> **DOCUMENT PASSAGE**
——————————

The standard triplet ranking loss expects multiple training samples for each class. In the product detection problem setting, however, we have only one image per class. Therefore, to transform

L_{triplet}

into

L_{DIHE}

in order to overcome the domain gap between the training and test samples, we sample only the positive and negative images from the training set. The anchors are in turn generated by the generator network, G in our GAN, by passing the positive images through it and thus producing images that resemble the test samples that the network will encounter in real images.

Again, following [23], we train the discriminator of the GAN with the standard cross-entropy loss,

L_{discriminator} = log D (i_{s}) + log (1 - D (G (i_{p}))) .

(10)

In this definition, D is the discriminator, G the generator,

i_{s}

an image sampled from the target domain, and

i_{p}

an image from the source domain. To train the generator, we use a weighted sum of three loss functions:

L_{generator} = L_{adversarial} + L_{regularization} + λ L_{embedding} .

(11)

In this loss function,

L_{adversarial}

is the standard adversarial loss,

L_{adversarial} = - log D (G (i_{p})) .

——————————

> **DATA RECORDS**
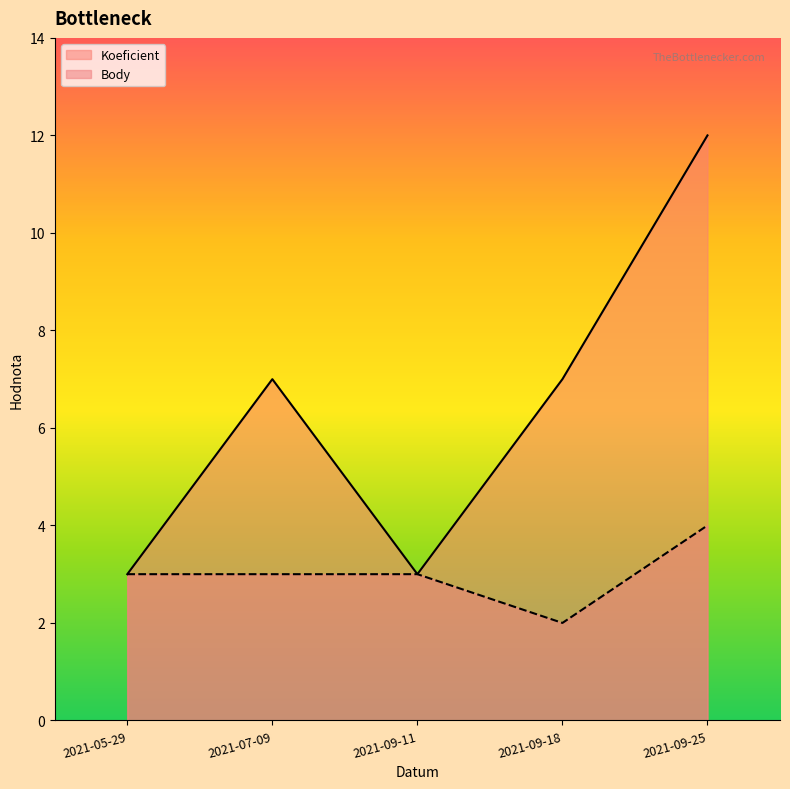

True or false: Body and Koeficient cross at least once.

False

——————————

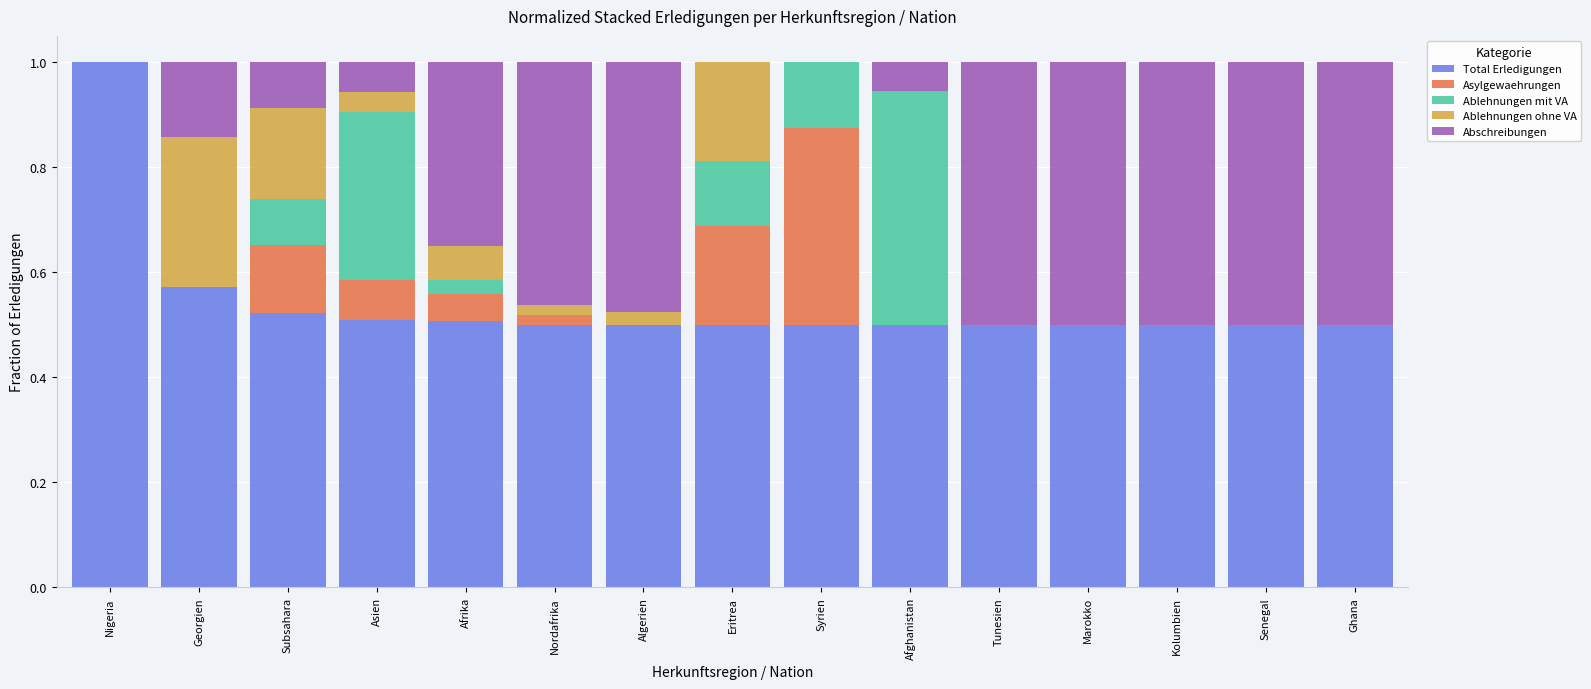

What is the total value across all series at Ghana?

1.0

——————————

> **EXERCISE SET**
1) Translate this sentence from the passage on training losses for product detection into Spanish: "The standard triplet ranking loss expects multiple training samples for each class."
2) Continue the passage on training losses for product detection from the point where it stops.

> **RESULTS OF THE EXERCISE**
1) La pérdida de ranking por tripletes estándar espera múltiples muestras de entrenamiento para cada clase.

2)
(12)

L_{regularization}

is a regularization term that ensures that the generators output does not diverge too much from its input,

L_{regularization} = - N C C (i_{p}, G (i_{p})),

(13)

where

N C C

is the zero-mean normalized cross correlation discussed by, among others, Ref. [35].

L_{embedding}

is a term that rewards the generator for creating hard-to-embed products, thus ultimately strengthening the encoder performance,

L_{embedding} = - d (E (G (i_{p})), E (i_{p})),

(14)

where d is a distance function, E the encoder, G the generator, and

i_{p}

a positive training image.

λ

is a hyperparameter used to tune the training process.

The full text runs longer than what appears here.